Comment massifier les dispositifs ?

Sur le volet juridique, un décret d'application de la loi pour une République numérique, en date du 24 avril 2017, a fait évoluer le Code de l'éducation, expliquait dans une interview à EducPros Pierre Beust, directeur du centre d’enseignement multimédia universitaire de l'université de Caen et expert au sein du ministère de l'Enseignement supérieur. L'université normande expérimente depuis plus de deux ans la télésurveillance à domicile d'examens.

Le décret indique que les enseignements peuvent être dispensés "soit en présence des usagers, soit à distance, le cas échéant, sous forme numérique, soit selon des dispositifs associant les deux formes". "Quant aux examens en ligne, ils sont autorisés, dès lors que la vérification de l'identité des candidats et des conditions de déroulement de l'épreuve a été effectuée", précise le texte.

Si les verrous ne sont pas d'ordre juridiques, l'enjeu, pour Stéphane Amiard, réside dans la massification de ces dispositifs. "Un grand nombre d’universités font déjà des tests de positionnement pour accompagner la réussite des étudiants en ligne. Sur 1.000 étudiants, on sait faire. Mais pour 20. 000 étudiants, cela nécessite un grand nombre de ressources techniques et humaines." Une piste pour amplifier le recours aux examens dématérialisés ? La mise en place de lieux dédiés aux examens sur machine avec des connexions stables, qui faciliterait la vérification des identités. Une démarche difficilement réalisable avant la fin de l'année universitaire.

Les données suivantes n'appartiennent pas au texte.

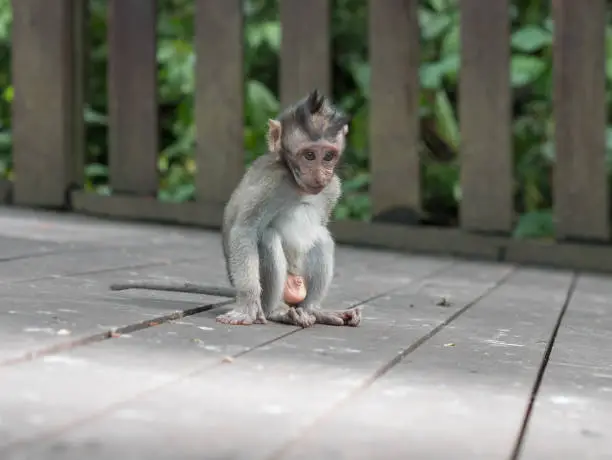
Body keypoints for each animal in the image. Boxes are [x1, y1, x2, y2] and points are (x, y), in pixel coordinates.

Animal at [110, 89, 360, 328]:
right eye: (309, 155)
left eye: (328, 156)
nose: (320, 175)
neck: (297, 185)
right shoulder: (270, 183)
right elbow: (245, 231)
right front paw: (248, 305)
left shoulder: (333, 188)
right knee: (269, 237)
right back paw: (277, 312)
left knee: (322, 237)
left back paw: (314, 310)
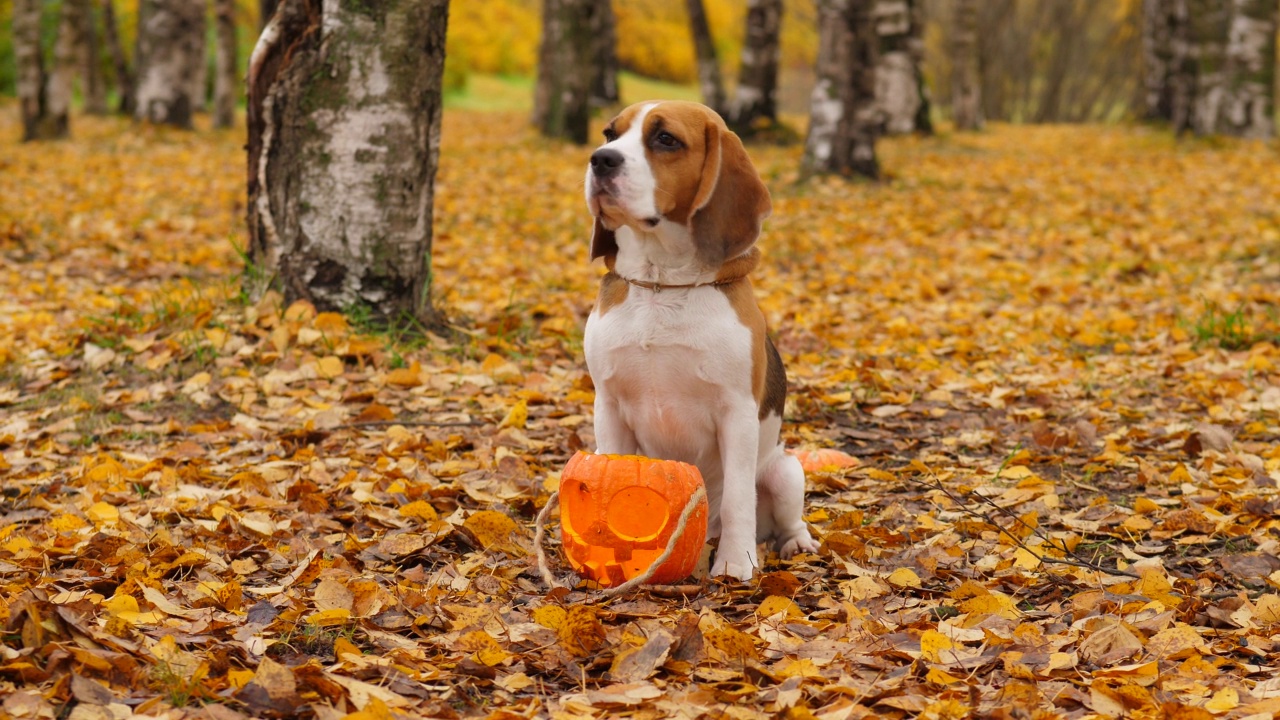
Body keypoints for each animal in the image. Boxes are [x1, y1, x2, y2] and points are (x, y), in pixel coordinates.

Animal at [583, 101, 814, 576]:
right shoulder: (608, 406)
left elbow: (740, 499)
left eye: (665, 139)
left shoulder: (737, 413)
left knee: (785, 518)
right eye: (609, 133)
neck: (661, 285)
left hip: (786, 471)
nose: (600, 159)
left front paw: (736, 563)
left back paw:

Vers une externalisation des serveurs ?

Pour Stéphane Amiard, l’événement intervenu à Montpellier 3 pose à nouveau la question de l'externalisation des serveurs. "Beaucoup d'écoles le font déjà. Les universités, elles, ont l'habitude d'héberger dans leurs locaux les plates-formes", assure Stéphane Amiard. "Si Montpellier 3 avait eu ses serveurs externalisés, le saccage n'aurait pas eu lieu. Les universités n'ont généralement pas de data center sécurisé, équipé de sas blindés, d'une vidéosurveillance, d'une double induction électrique et d'une sécurité incendie", ajoute-t-il.

Pour le vice-président numérique, "la question de l'externalisation se pose déjà depuis un moment pour les universités, mais coinçait sur la question du financement, les coûts de fonctionnement pouvant aller jusqu'à 80.000 ou 100.000 euros. La question se pose désormais en termes de sécurité".